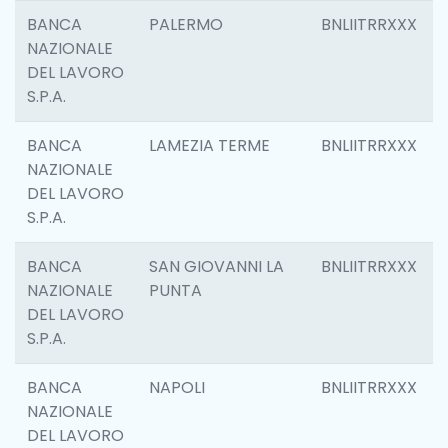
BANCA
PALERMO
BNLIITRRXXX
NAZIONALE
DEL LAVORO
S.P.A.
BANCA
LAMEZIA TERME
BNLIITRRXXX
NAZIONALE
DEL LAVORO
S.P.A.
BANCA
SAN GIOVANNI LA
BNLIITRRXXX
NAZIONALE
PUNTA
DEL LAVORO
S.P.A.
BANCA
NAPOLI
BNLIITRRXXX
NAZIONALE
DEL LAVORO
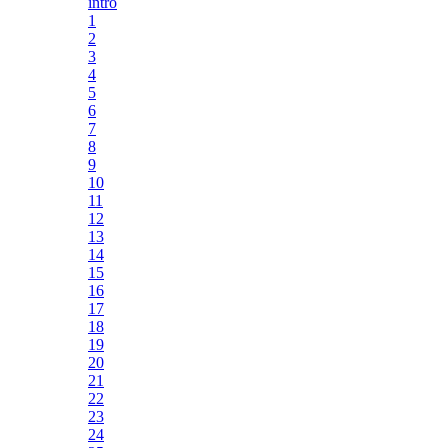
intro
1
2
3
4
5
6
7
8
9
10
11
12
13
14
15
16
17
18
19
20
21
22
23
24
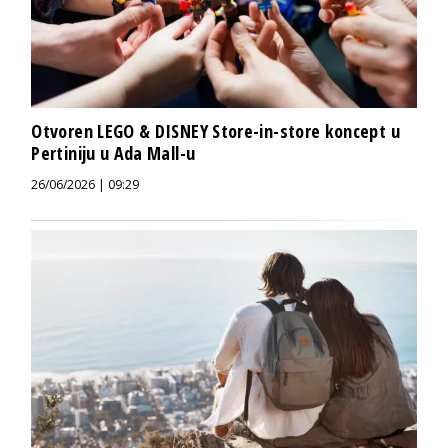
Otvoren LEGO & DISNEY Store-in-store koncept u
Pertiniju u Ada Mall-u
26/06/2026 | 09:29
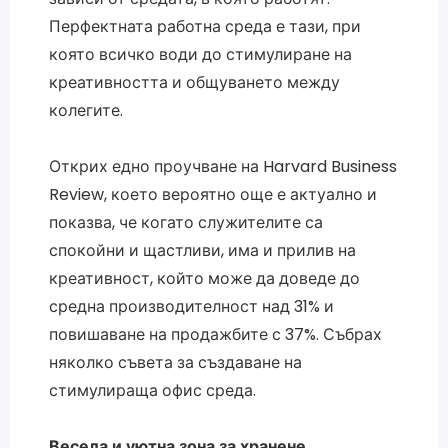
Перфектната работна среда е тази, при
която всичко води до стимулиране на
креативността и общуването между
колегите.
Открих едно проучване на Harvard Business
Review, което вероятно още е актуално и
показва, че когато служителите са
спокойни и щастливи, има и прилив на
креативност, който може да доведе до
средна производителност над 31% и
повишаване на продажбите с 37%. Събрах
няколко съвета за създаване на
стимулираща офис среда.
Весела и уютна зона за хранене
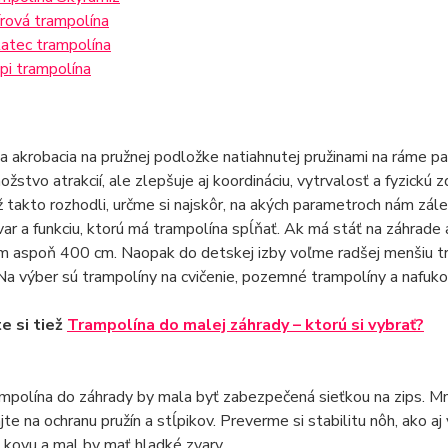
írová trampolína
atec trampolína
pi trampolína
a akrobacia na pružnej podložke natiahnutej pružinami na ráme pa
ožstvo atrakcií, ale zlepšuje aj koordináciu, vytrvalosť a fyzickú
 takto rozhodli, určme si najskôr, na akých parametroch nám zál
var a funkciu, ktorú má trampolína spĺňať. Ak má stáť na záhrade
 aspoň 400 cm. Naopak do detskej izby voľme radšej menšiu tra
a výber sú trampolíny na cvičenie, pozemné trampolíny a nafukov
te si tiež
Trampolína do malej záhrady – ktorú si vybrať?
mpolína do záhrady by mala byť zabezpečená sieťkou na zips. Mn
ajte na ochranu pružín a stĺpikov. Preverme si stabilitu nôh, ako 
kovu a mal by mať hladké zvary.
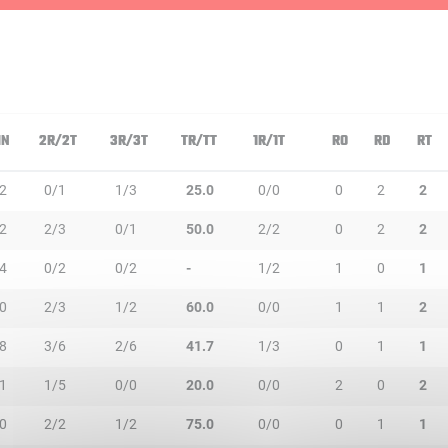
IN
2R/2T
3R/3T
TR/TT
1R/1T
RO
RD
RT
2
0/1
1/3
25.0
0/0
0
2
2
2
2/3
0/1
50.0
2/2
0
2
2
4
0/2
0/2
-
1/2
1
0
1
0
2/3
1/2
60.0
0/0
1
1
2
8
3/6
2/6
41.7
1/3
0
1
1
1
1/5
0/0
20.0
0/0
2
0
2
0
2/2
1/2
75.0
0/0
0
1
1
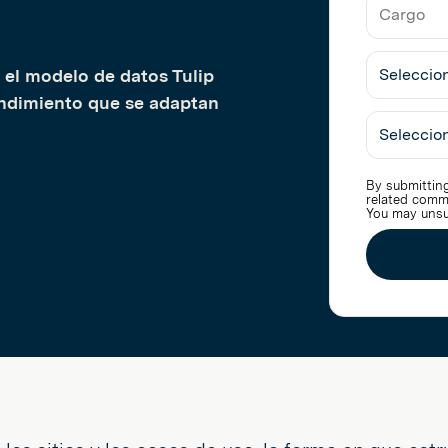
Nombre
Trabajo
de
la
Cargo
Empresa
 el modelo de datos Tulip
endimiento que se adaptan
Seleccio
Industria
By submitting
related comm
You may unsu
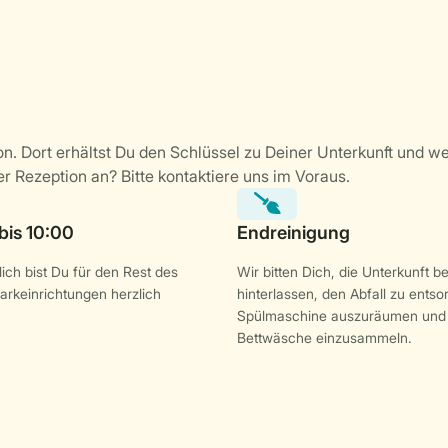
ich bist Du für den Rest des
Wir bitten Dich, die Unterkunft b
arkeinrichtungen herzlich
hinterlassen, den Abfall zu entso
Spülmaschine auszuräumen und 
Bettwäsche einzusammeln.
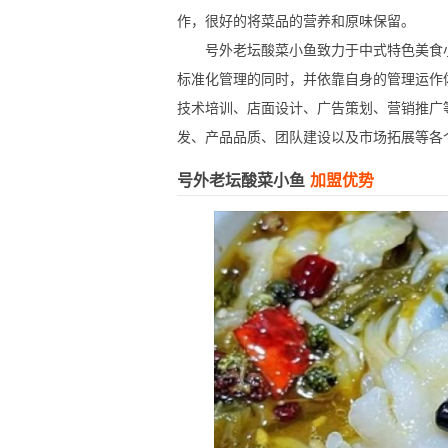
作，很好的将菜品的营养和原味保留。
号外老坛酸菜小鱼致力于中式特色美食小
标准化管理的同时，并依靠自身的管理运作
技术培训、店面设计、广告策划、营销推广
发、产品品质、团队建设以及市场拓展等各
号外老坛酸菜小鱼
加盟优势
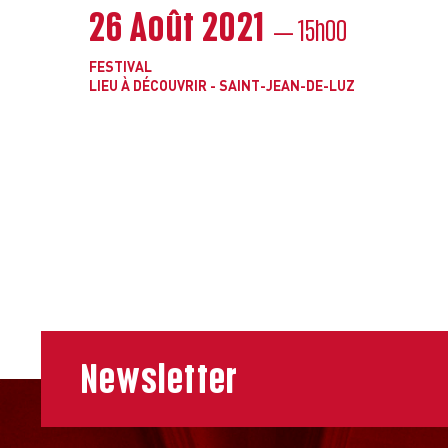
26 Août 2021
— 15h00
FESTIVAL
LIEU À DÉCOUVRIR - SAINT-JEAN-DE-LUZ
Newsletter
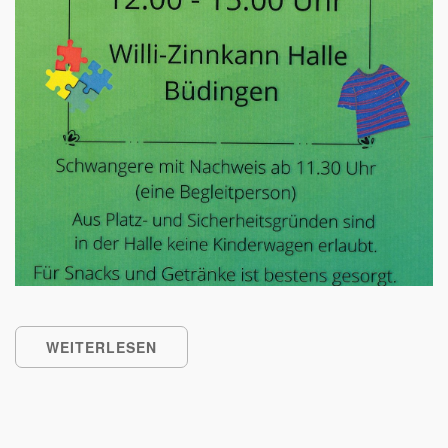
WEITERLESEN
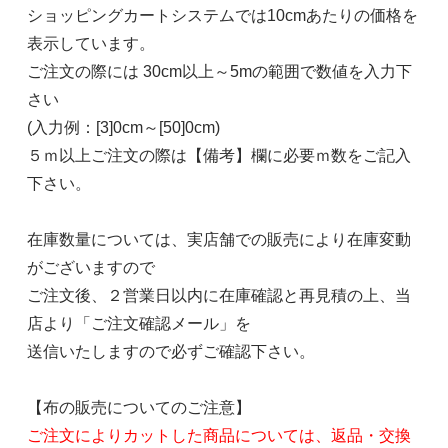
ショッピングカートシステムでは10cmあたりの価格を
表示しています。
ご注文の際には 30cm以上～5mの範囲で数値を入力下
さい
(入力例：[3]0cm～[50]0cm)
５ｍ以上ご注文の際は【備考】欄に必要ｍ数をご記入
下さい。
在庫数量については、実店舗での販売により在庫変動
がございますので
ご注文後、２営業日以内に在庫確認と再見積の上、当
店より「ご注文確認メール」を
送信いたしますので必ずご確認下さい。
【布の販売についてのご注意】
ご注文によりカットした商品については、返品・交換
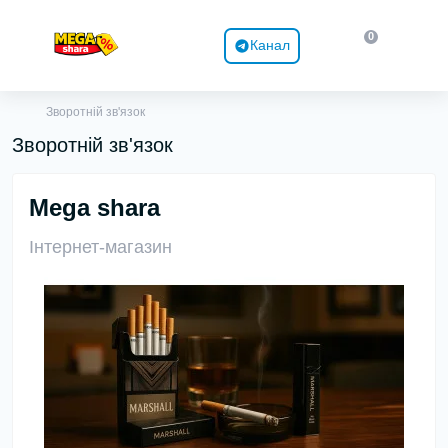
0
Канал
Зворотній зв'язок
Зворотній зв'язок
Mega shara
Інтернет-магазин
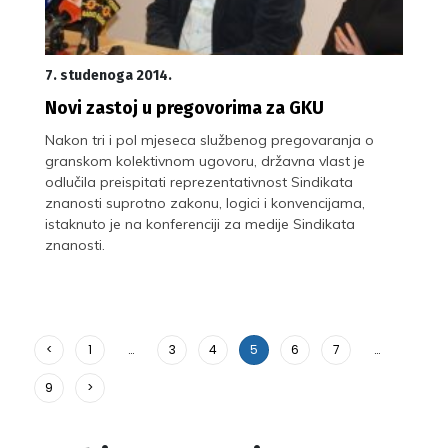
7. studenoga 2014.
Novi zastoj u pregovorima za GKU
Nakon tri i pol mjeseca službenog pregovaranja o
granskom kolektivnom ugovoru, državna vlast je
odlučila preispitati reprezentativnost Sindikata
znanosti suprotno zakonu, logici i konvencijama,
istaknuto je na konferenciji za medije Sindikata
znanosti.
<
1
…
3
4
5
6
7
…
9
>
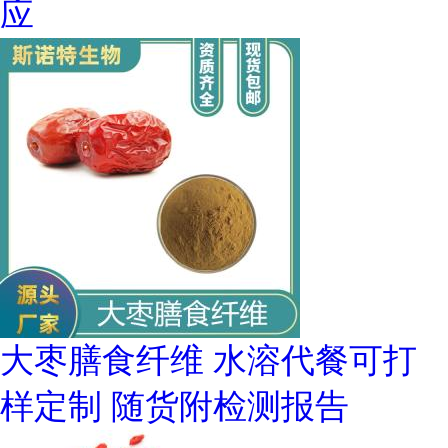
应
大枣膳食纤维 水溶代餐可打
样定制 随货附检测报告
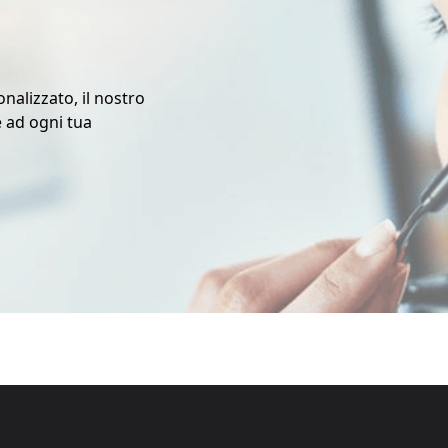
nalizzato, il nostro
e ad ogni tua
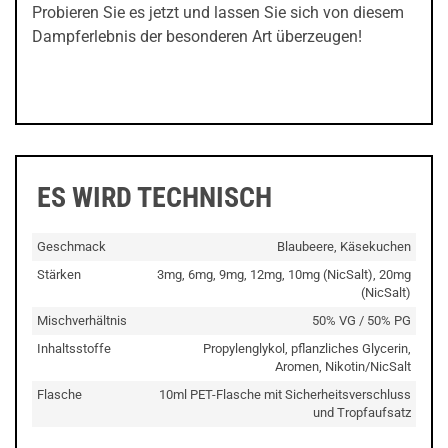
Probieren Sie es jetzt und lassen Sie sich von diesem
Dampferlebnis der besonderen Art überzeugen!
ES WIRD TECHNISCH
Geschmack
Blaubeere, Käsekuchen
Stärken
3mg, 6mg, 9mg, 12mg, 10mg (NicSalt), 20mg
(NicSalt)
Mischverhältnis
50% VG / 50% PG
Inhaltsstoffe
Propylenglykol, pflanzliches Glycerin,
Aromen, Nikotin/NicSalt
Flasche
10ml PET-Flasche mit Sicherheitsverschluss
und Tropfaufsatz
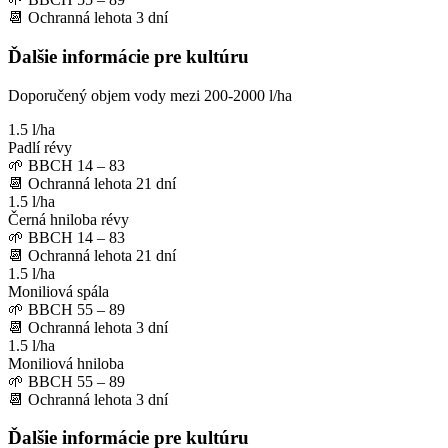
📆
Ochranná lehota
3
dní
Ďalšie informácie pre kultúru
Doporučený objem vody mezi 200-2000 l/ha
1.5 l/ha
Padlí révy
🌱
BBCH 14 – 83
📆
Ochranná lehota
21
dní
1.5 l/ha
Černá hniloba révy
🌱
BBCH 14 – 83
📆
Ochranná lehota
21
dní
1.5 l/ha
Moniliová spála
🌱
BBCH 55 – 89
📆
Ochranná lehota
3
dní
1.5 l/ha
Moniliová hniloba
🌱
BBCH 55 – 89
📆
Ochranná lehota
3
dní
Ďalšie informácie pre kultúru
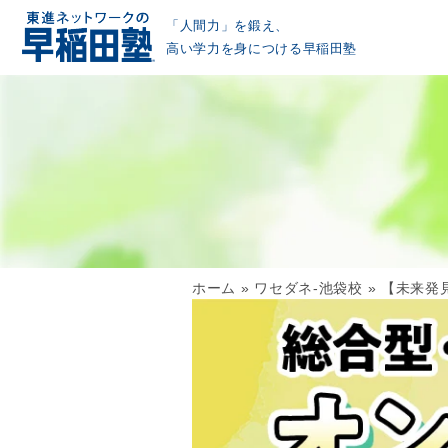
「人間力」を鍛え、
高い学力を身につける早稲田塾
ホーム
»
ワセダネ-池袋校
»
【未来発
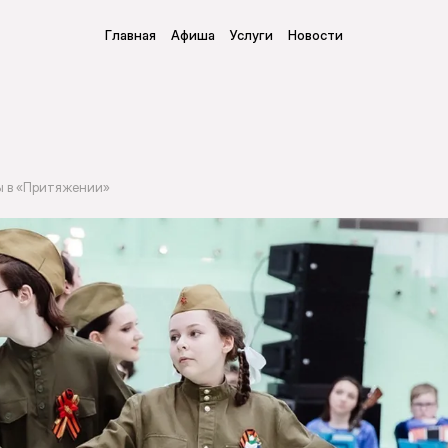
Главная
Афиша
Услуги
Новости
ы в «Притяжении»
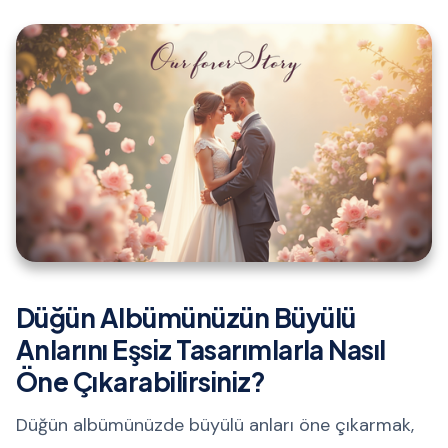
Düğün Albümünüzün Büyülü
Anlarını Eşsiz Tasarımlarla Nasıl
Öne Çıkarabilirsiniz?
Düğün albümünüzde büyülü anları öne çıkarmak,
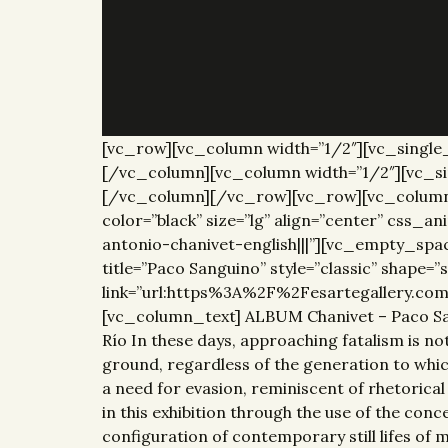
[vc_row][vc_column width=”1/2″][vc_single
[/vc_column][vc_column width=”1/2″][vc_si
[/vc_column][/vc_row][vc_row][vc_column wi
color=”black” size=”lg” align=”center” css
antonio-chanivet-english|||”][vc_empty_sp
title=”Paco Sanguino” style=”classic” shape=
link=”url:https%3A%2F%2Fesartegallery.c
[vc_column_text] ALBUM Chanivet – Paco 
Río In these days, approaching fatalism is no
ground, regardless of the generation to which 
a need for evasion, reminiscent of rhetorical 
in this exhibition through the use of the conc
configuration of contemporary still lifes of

### Work request
Give back the entries verbatim. Do not include any picture.

### Output for this exercise
BANCA
PALERMO
BNLIITRRXXX
NAZIONALE
DEL LAVORO
S.P.A.
BANCA
LAMEZIA TERME
BNLIITRRXXX
NAZIONALE
DEL LAVORO
S.P.A.
BANCA
SAN GIOVANNI LA
BNLIITRRXXX
NAZIONALE
PUNTA
DEL LAVORO
S.P.A.
BANCA
NAPOLI
BNLIITRRXXX
NAZIONALE
DEL LAVORO
intro
1
2
3
4
5
6
7
8
9
10
11
12
13
14
15
16
17
18
19
20
21
22
23
24
Otvoren LEGO & DISNEY Store-in-store koncept u
Pertiniju u Ada Mall-u
26/06/2026 | 09:29
Перфектната работна среда е тази, при
която всичко води до стимулиране на
креативността и общуването между
колегите.
Открих едно проучване на Harvard Business
Review, което вероятно още е актуално и
показва, че когато служителите са
спокойни и щастливи, има и прилив на
креативност, който може да доведе до
средна производителност над 31% и
повишаване на продажбите с 37%. Събрах
няколко съвета за създаване на
стимулираща офис среда.
Весела и уютна зона за хранене
írová trampolína
atec trampolína
pi trampolína
a akrobacia na pružnej podložke natiahnutej pružinami na ráme pa
ožstvo atrakcií, ale zlepšuje aj koordináciu, vytrvalosť a fyzickú
 takto rozhodli, určme si najskôr, na akých parametroch nám zál
var a funkciu, ktorú má trampolína spĺňať. Ak má stáť na záhrade
 aspoň 400 cm. Naopak do detskej izby voľme radšej menšiu tra
a výber sú trampolíny na cvičenie, pozemné trampolíny a nafukov
te si tiež
Trampolína do malej záhrady – ktorú si vybrať?
mpolína do záhrady by mala byť zabezpečená sieťkou na zips. Mn
ajte na ochranu pružín a stĺpikov. Preverme si stabilitu nôh, ako 
kovu a mal by mať hladké zvary.
IN
2R/2T
3R/3T
TR/TT
1R/1T
RO
RD
RT
2
0/1
1/3
25.0
0/0
0
2
2
2
2/3
0/1
50.0
2/2
0
2
2
4
0/2
0/2
-
1/2
1
0
1
0
2/3
1/2
60.0
0/0
1
1
2
8
3/6
2/6
41.7
1/3
0
1
1
1
1/5
0/0
20.0
0/0
2
0
2
0
2/2
1/2
75.0
0/0
0
1
1
Nombre
Trabajo
de
la
Cargo
Empresa
 el modelo de datos Tulip
endimiento que se adaptan
Seleccio
Industria
By submitting
related comm
You may unsu
ich bist Du für den Rest des
Wir bitten Dich, die Unterkunft b
arkeinrichtungen herzlich
hinterlassen, den Abfall zu entso
Spülmaschine auszuräumen und 
Bettwäsche einzusammeln.
作，很好的将菜品的营养和原味保留。
号外老坛酸菜小鱼致力于中式特色美食小
标准化管理的同时，并依靠自身的管理运作
技术培训、店面设计、广告策划、营销推广
发、产品品质、团队建设以及市场拓展等各
号外老坛酸菜小鱼
加盟优势
26 Août 2021
— 15h00
FESTIVAL
LIEU À DÉCOUVRIR - SAINT-JEAN-DE-LUZ
Newsletter
WEITERLESEN
ショッピングカートシステムでは10cmあたりの価格を
表示しています。
ご注文の際には 30cm以上～5mの範囲で数値を入力下
さい
(入力例：[3]0cm～[50]0cm)
５ｍ以上ご注文の際は【備考】欄に必要ｍ数をご記入
下さい。
在庫数量については、実店舗での販売により在庫変動
がございますので
ご注文後、２営業日以内に在庫確認と再見積の上、当
店より「ご注文確認メール」を
送信いたしますので必ずご確認下さい。
【布の販売についてのご注意】
ご注文によりカットした商品については、返品・交換
0
Канал
Зворотній зв'язок
Зворотній зв'язок
Mega shara
Інтернет-магазин
7. studenoga 2014.
Novi zastoj u pregovorima za GKU
Nakon tri i pol mjeseca službenog pregovaranja o
granskom kolektivnom ugovoru, državna vlast je
odlučila preispitati reprezentativnost Sindikata
znanosti suprotno zakonu, logici i konvencijama,
istaknuto je na konferenciji za medije Sindikata
znanosti.
<
1
…
3
4
5
6
7
…
9
>
应
大枣膳食纤维 水溶代餐可打
样定制 随货附检测报告
nalizzato, il nostro
e ad ogni tua
Probieren Sie es jetzt und lassen Sie sich von diesem
Dampferlebnis der besonderen Art überzeugen!
ES WIRD TECHNISCH
Geschmack
Blaubeere, Käsekuchen
Stärken
3mg, 6mg, 9mg, 12mg, 10mg (NicSalt), 20mg
(NicSalt)
Mischverhältnis
50% VG / 50% PG
Inhaltsstoffe
Propylenglykol, pflanzliches Glycerin,
Aromen, Nikotin/NicSalt
Flasche
10ml PET-Flasche mit Sicherheitsverschluss
und Tropfaufsatz
📆
Ochranná lehota
3
dní
Ďalšie informácie pre kultúru
Doporučený objem vody mezi 200-2000 l/ha
1.5 l/ha
Padlí révy
🌱
BBCH 14 – 83
📆
Ochranná lehota
21
dní
1.5 l/ha
Černá hniloba révy
🌱
BBCH 14 – 83
📆
Ochranná lehota
21
dní
1.5 l/ha
Moniliová spála
🌱
BBCH 55 – 89
📆
Ochranná lehota
3
dní
1.5 l/ha
Moniliová hniloba
🌱
BBCH 55 – 89
📆
Ochranná lehota
3
dní
Ďalšie informácie pre kultúru
「人間力」を鍛え、
高い学力を身につける早稲田塾
ホーム
»
ワセダネ-池袋校
»
【未来発
Главная
Афиша
Услуги
Новости
ы в «Притяжении»
Düğün Albümünüzün Büyülü
Anlarını Eşsiz Tasarımlarla Nasıl
Öne Çıkarabilirsiniz?
Düğün albümünüzde büyülü anları öne çıkarmak,
[vc_row][vc_column width=”1/2″][vc_single
[/vc_column][vc_column width=”1/2″][vc_si
[/vc_column][/vc_row][vc_row][vc_column wi
color=”black” size=”lg” align=”center” css
antonio-chanivet-english|||”][vc_empty_sp
title=”Paco Sanguino” style=”classic” shape=
link=”url:https%3A%2F%2Fesartegallery.c
[vc_column_text] ALBUM Chanivet – Paco 
Río In these days, approaching fatalism is no
ground, regardless of the generation to which 
a need for evasion, reminiscent of rhetorical 
in this exhibition through the use of the conc
configuration of contemporary still lifes of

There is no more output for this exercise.